Originally Posted by mheymann
Your first option is along the correct lines, so
any other ideas in this direction would be really helpful
Okay so that would be where I thought that you might be loading the wrong modules or some other system configuration may not be correct. In truth I would be inclined to do a full install. I've been running servers in business for 20 years and I have always regretted trying to take a shortcut when setting up a new server. Moving the /etc files from the old server to the new one might have been a mistake. I don't know. Certainly you can move some of the files such as inittab, passwd, shadow, and fstab. The rest might be better off being configured afresh on the new server.
Some other things that you could consider are file system tuning, compiling the kernel to better meet your particular machine, looking for particular files that cause an excessive i/o bottleneck.
Ideas for file system tuning:
What file system type are you using? Although I've only used ext2 I've read here on LQ that the Reiser and XFS file systems are good performers.
You could mount the file system with the noatime option.
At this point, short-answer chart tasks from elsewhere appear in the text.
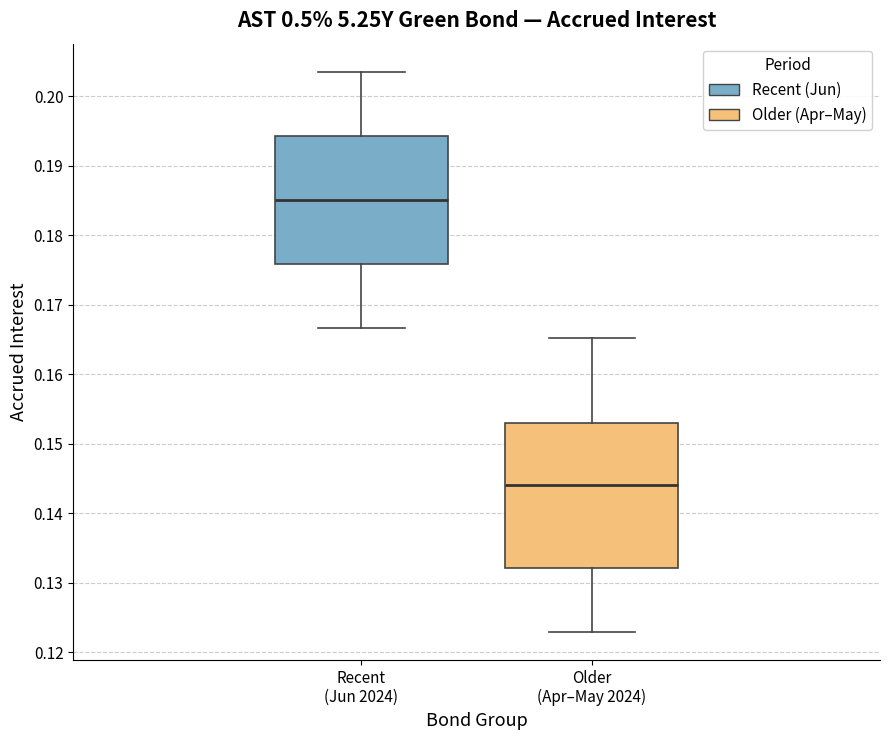

Which box's median line is the highest?

Recent (Jun 2024)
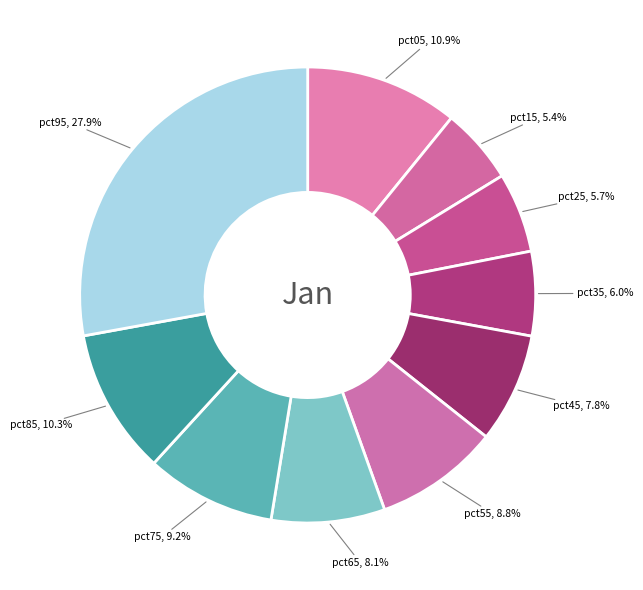

To the nearest percent, what percentage of the pie is pct05?

11%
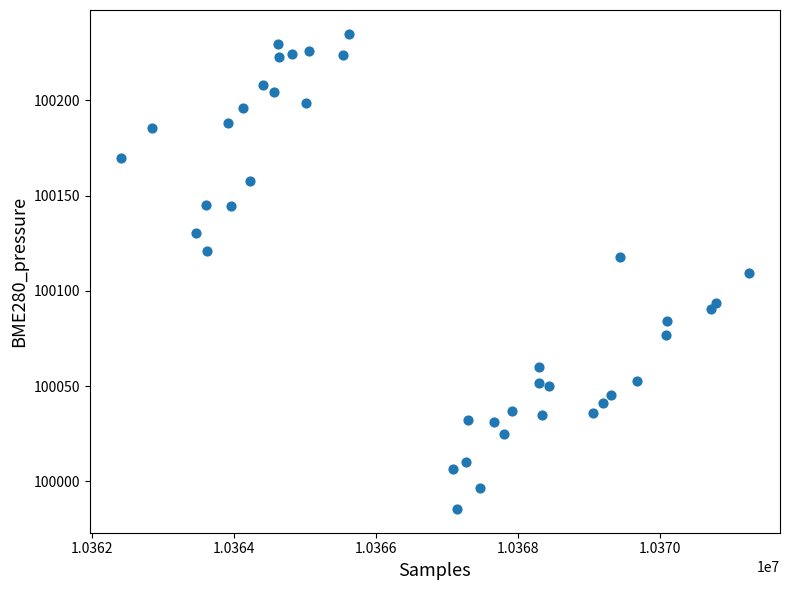

What is the range of Y values (max minus min)?

249.5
This would reduce the amount of writes to the disk because file access times are not recorded. I heard about this here at LQ as well. You can see that we're all learning all the time.
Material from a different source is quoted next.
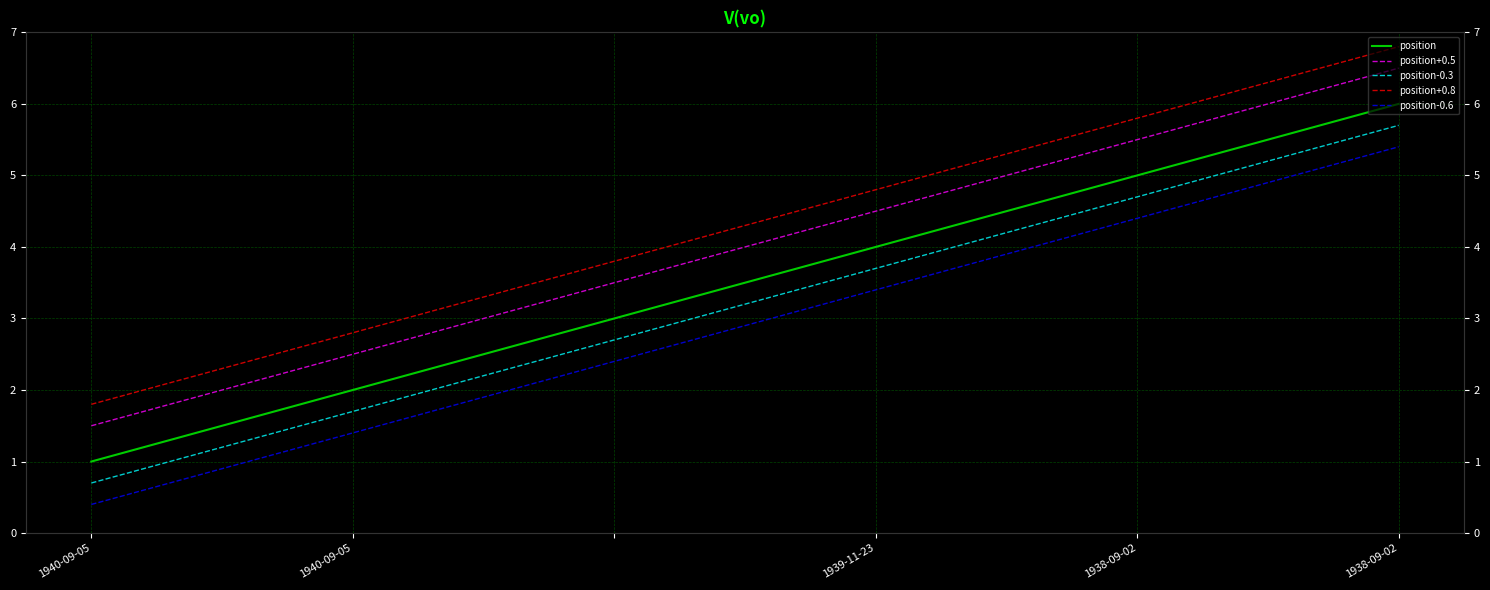

What is the difference between the maximum and minimum values in the position-0.6 series?

5.0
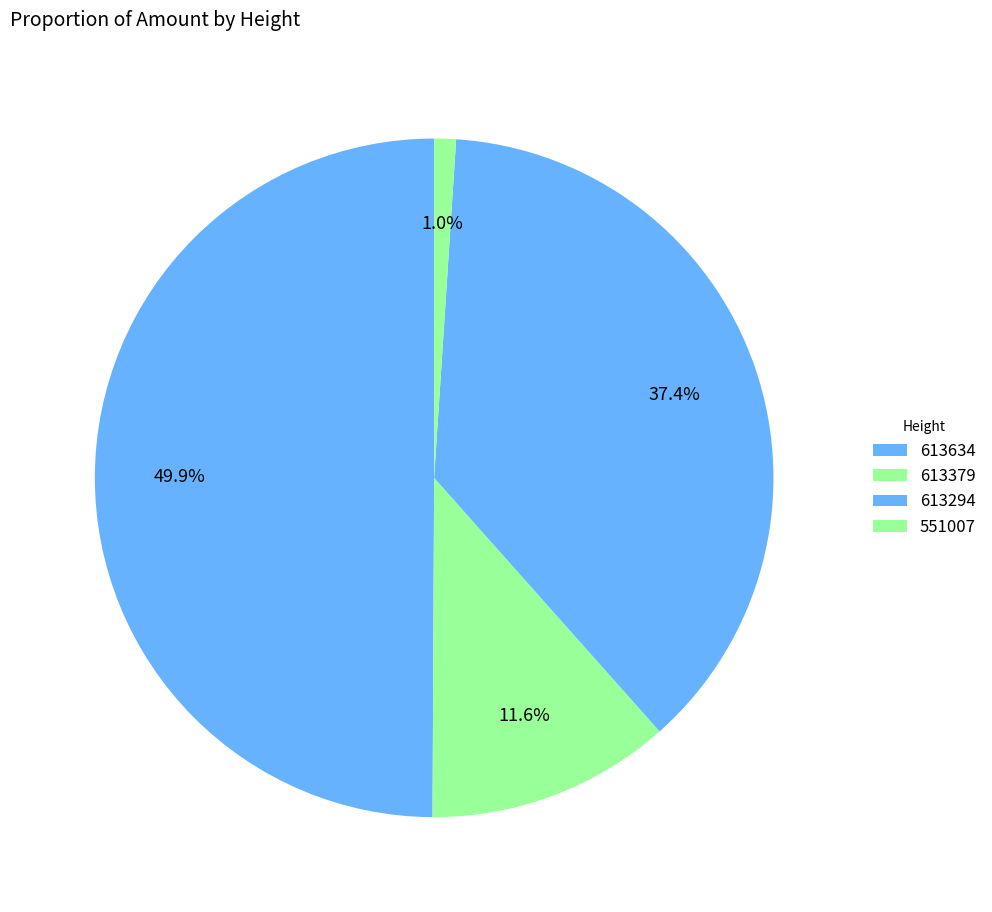

Rank the categories by value from highest to lowest.

613634, 613294, 613379, 551007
What is the block size of your file system? If your files are large then you can use a large block size for your partition. Small block sizes reduce waste of disk space but take a lot of time when modifying large files. Large block sizes on large files speed up file operations.
What is the chunk size of your RAID read/write operations? This can make a big difference in performance. Regretably I think that you need to do your own testing to find the optimum size. I've seen some performance tests where 4K appears to be a good setting.
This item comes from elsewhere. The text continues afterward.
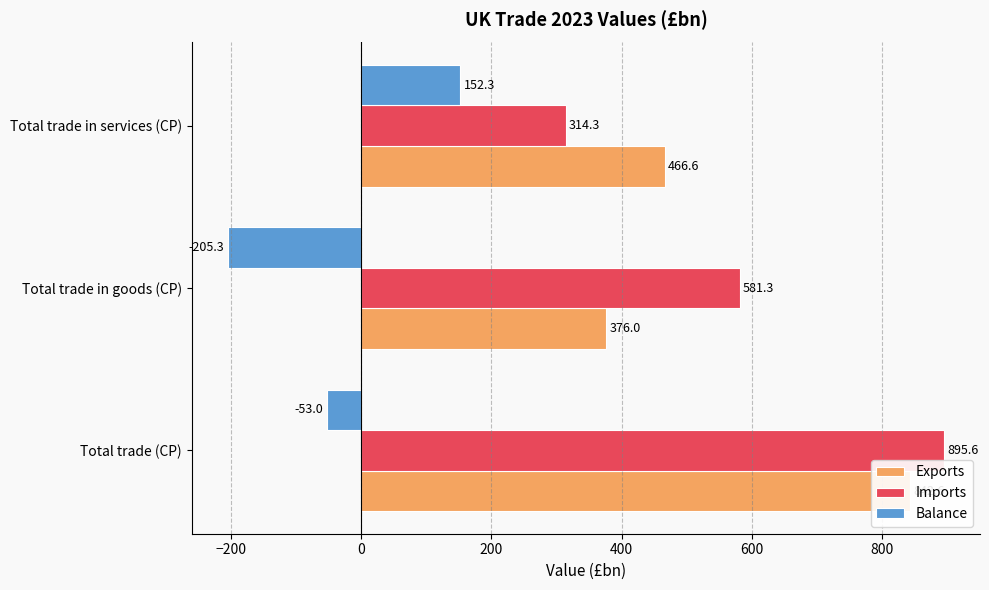

How many values in Balance are below zero?

2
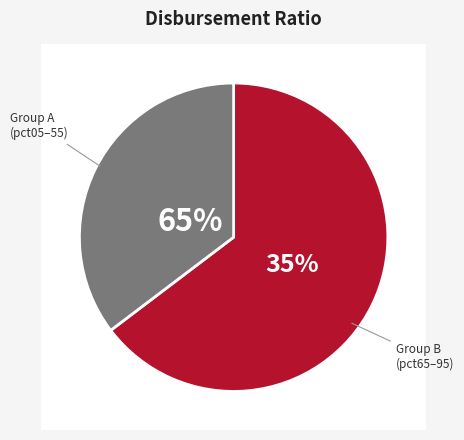

Does pct75 represent more than half of the total?

No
Is your RAID set to perform write through or write back operations? The write through is safer but takes longer. The write back is faster because it doesn't wait for the operation to complete before moving to the next disk operation. Write back can speed up disk operations. (The same is true for your CPU cache.)
Speaking of the CPU, you might want to consider looking at the motherboard tuning. I'm NOT saying to overclock your CPU or memory but you may be able to enable things like PCI bus mastering.
Back to the file system. If you have one file in the file system that is used a LOT while others are used less then maybe you could move that file to another physical disk. Spreading your i/o load over more spindles can make a big difference in disk response. Notice that I'm not saying to move files between partitons on the same disk. I'm talking about a new physical disk (set).
There is a commercial product called SARCheck. I haven't used it but it claims to be able to watch your computer work load and make recommendation about tuning the settings in the /proc area. It might be worth a look. I used to use something like this on VMS and it was my best friend regarding performance tuning. I've also heard good things about BMC Patrol but I haven't used that either.
Profile your workload. Find what resources are being used and at what rate and at what time of day. Naturally you are mostly interested in the work load during the time that users are doing work with the machine. You could do this with a cron job that periodically runs vmstat or iostat or sar for a limited time, putting the data into a file that you can read at your leisure. Vmstat, iostat, and sar will show you things like the number of blocked processes, the page in/page out rate, and CPU wait times. You can get a really good view of the disk load by using iostat with the x and p parameters. That will show you the i/o on each disk partition.
You can and should keep working your way outward toward the client computers. Look at your NIC(s). Are you using 10/100 Mbps or gigabit speed? Are you certain that they're running at full duplex? I If you are using gigabit are you sure that your hub is gigabit speed on all ports? Many hubs advertised as gigabit speed actually only have gigabit speed on the port that connects them to the LAN while the ports that connect the computer NICs are 10/100 speed. You can look at network topology. Put a sniffer on different parts of the LAN and measure network traffic. Look for saturation and resulting bottlenecks. Also look for packet patterns that indicate faulty NIC hardware or faulty configuration. I recently found a client that was experiencing a lot of duplicate ACKs, packet retransmissions, and packet out of order problems. I replaced the NIC and the performance on that machine increased dramatically. Apparently the NIC was bad. Finally look at the client computers. Maybe they are overloaded with this application. Of course you can and should do several of these things concurrently, and all of these things should be part of your normal system administration routine.
Post what you end up doing and the results. I'm very interested in following your progress.